Cendekiawan NU KH M Tolchah Hasan Dimakamkan di Ponpes Bungkuk
Menteri Agama era Presiden Abdurrahman Wahid (Gus Dur), Prof Dr KH Muchammad Tolchah Hasan (83), Rabu (29/5/2019) pukul 14.10 WIB, meninggal setelah dirawat di Rumah Sakit Saiful Anwar, Malang.
Oleh
DAHLIA IRAWATI
·2 menit baca
MALANG, KOMPAS — Menteri Agama era Presiden Abdurrahman Wahid (Gus Dur), Prof Dr KH Muchammad Tolchah Hasan (83), Rabu (29/5/2019) pukul 14.10 WIB, meninggal setelah dirawat di Rumah Sakit Saiful Anwar, Malang. Sejak sebulan lalu, cendekiawan Nahdlatul Ulama tersebut menderita sakit metabolik dan kanker pencernaan. Menurut rencana, jenazah akan dimakamkan di makam keluarga Pondok Pesantren Bungkuk, Singosari, Malang.
Kiai Tolchah diketahui mulai sakit sekitar sebulan lalu. Dua minggu lalu, Mustasyar Pengurus Besar Nahdlatul Ulama (PBNU) tersebut dirawat di ICU Rumah Sakit Saiful Anwar, Malang.
”Seminggu lalu sebenarnya sudah keluar dari ICU dan dirawat di Paviliun Wijaya Kusuma RSSA (Rumah Sakit Saiful Anwar). Namun, tadi siang kondisinya drop, lalu meninggal dunia,” ujar Dr Hardadi Airlangga, menantu Tolchah Hasan.
Hardadi, yang juga Dekan Fakultas Kedokteran Universitas Islam Malang (Unisma), mengatakan, Tolchah Hasan menderita sakit metabolik dan kanker pencernaan.
Seminggu lalu sebenarnya sudah keluar dari ICU dan dirawat di Paviliun Wijaya Kusuma RSSA. Namun, tadi siang kondisinya drop, lalu meninggal dunia.
Sepulang dari RSSA, jenazah Kiai Tolchah terlebih dahulu dibawa ke Unisma dan dishalatkan di Masjid Sabilillah. Selanjutnya, selepas Tarawih, jenazah akan dimakamkan di makam keluarga Ponpes Bungkuk, Singosari.
Di rumah duka Jalan Ronggolawe 22, Kelurahan Pagentan, Kecamatan Singosari, sejumlah anggota Banser telah berjaga-jaga di lokasi.
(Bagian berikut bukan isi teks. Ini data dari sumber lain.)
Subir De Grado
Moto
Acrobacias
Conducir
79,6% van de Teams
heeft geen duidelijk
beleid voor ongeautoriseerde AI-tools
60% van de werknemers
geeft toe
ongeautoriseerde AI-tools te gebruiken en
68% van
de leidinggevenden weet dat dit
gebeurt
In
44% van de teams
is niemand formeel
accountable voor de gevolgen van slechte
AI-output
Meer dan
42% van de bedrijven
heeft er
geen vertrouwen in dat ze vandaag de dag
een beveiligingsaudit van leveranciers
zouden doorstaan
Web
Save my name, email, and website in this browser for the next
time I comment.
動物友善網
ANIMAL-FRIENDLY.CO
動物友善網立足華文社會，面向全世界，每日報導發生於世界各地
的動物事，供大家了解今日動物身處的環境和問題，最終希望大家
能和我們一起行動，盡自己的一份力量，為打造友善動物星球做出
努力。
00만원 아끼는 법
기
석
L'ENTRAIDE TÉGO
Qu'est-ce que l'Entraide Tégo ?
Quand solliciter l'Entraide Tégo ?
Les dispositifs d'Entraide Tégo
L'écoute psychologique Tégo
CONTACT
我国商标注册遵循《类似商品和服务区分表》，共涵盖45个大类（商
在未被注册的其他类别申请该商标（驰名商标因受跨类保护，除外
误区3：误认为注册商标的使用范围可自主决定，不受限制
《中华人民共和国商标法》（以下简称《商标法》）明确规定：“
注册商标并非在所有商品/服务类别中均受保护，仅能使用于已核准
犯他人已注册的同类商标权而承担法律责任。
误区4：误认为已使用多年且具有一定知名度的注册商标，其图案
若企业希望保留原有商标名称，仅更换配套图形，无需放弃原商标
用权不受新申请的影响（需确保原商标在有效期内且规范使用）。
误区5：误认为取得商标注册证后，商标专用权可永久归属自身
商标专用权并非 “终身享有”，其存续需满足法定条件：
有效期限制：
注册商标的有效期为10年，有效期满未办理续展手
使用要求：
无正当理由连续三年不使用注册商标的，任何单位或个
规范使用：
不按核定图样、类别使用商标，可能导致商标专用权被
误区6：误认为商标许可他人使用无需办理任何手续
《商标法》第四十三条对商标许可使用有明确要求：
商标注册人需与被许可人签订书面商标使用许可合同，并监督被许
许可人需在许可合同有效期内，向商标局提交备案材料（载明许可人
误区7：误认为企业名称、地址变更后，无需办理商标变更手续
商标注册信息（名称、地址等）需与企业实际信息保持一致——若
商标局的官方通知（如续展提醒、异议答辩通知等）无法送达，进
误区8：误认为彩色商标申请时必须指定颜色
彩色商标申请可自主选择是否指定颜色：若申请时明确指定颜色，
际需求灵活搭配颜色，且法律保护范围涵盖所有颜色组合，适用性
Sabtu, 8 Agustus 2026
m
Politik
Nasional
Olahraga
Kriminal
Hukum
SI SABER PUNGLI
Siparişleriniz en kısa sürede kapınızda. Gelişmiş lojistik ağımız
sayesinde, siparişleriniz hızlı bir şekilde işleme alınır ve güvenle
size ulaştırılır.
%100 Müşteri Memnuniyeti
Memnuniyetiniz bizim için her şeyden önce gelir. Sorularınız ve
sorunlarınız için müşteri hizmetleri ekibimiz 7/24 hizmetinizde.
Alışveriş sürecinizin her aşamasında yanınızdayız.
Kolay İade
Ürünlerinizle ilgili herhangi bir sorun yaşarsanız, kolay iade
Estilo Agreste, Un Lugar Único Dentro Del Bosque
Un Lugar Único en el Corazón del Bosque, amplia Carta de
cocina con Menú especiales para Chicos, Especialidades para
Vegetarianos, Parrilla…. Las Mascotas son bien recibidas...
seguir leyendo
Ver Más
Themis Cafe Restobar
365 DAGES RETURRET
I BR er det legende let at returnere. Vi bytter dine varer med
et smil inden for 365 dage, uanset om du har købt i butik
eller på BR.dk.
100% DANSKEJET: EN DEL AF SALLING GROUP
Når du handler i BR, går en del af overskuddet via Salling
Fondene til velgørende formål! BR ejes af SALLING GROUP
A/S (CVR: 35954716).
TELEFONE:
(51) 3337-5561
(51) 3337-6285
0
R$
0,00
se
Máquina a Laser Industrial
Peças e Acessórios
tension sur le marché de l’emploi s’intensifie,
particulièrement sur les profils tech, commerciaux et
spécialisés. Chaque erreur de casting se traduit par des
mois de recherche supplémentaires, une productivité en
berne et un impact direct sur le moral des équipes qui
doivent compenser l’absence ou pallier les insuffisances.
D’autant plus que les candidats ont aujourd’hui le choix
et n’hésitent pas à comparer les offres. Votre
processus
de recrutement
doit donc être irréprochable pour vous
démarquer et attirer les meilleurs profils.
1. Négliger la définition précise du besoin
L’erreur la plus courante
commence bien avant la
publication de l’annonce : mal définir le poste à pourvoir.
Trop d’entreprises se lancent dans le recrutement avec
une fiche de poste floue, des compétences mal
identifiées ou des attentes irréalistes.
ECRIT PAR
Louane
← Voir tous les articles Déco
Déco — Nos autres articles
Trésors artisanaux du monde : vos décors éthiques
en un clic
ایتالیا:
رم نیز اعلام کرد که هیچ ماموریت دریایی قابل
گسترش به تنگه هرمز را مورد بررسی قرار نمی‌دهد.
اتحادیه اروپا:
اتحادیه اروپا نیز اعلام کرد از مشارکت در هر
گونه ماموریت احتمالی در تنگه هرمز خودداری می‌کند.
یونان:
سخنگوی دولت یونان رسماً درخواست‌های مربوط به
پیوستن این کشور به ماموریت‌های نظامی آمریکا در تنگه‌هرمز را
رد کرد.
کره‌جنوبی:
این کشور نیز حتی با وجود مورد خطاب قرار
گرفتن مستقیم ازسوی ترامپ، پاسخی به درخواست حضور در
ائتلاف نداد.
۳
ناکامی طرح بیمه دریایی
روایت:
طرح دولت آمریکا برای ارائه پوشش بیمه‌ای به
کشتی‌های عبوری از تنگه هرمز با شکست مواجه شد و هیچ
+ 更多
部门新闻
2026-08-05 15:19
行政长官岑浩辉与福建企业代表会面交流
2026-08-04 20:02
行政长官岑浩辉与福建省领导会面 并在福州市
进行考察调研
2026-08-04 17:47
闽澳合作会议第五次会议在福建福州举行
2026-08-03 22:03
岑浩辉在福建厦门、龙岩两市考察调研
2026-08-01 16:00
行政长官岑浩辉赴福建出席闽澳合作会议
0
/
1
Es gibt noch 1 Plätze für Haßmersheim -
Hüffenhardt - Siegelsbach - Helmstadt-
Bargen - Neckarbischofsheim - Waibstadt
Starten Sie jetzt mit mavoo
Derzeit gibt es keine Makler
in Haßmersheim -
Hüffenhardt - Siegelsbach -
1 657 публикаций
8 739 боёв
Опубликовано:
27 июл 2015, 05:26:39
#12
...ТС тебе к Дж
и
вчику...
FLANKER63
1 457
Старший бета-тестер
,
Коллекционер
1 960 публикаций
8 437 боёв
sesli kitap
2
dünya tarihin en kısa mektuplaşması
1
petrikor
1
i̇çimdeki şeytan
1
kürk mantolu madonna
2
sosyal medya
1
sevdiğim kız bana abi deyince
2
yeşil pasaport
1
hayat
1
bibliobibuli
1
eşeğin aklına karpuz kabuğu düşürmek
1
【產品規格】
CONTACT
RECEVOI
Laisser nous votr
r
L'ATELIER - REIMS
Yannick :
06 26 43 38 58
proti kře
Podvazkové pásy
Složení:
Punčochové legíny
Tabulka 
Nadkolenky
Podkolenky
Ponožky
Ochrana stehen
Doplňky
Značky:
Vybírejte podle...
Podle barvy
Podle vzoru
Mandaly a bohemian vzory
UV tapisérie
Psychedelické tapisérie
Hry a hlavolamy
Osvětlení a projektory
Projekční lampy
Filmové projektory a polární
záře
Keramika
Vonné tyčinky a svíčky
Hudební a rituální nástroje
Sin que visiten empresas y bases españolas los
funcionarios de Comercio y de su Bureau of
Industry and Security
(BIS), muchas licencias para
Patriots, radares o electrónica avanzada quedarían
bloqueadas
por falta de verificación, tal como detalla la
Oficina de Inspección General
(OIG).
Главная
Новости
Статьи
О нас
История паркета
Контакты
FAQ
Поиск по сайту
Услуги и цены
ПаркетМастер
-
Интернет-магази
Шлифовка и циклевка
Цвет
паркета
Sebuah bendera dukacita warna putih sudah dipasang di pagar masuk rumah. Menurut rencana, akan segera dipasang tenda yang saat ini masih dalam perjalanan.
Pemberdaya
Sosok Kiai Tolchah dikenal dengan karya-karyanya di bidang pendidikan. Ia pernah menjabat Rektor Unisma dan pengembang Masjid Sabilillah di Malang. Beliau adalah sosok yang mengajarkan bahwa masjid tidak hanya menjadi tempat ibadah, tetapi juga bisa menjadi tempat pemberdayaan masyarakat dan sumber daya manusia.
Mustasyar PBNU itu juga dikenal di dalam dan luar negeri melalui pemikiran-pemikirannya yang dituangkan dalam bentuk buku. Salah satu buku terkenalnya berjudul Ahlussunnah wal Jamaah Dalam Tradisi dan Persepsi NU. Buku tersebut tidak hanya mengupas tentang akidah Islam, tetapi juga tradisi, budaya, kebangsaan, dan kenegaraan.
”Sebelum beliau masuk ICU, saya sempat berbicara dengan beliau. Beliau mengatakan bahwa yang membuatnya bertahan adalah karena Sabilillah dan Unisma. Beliau sangat peduli dengan pendidikan,” kata Wakil Rektor 2 Unisma Nursodiq Askandar.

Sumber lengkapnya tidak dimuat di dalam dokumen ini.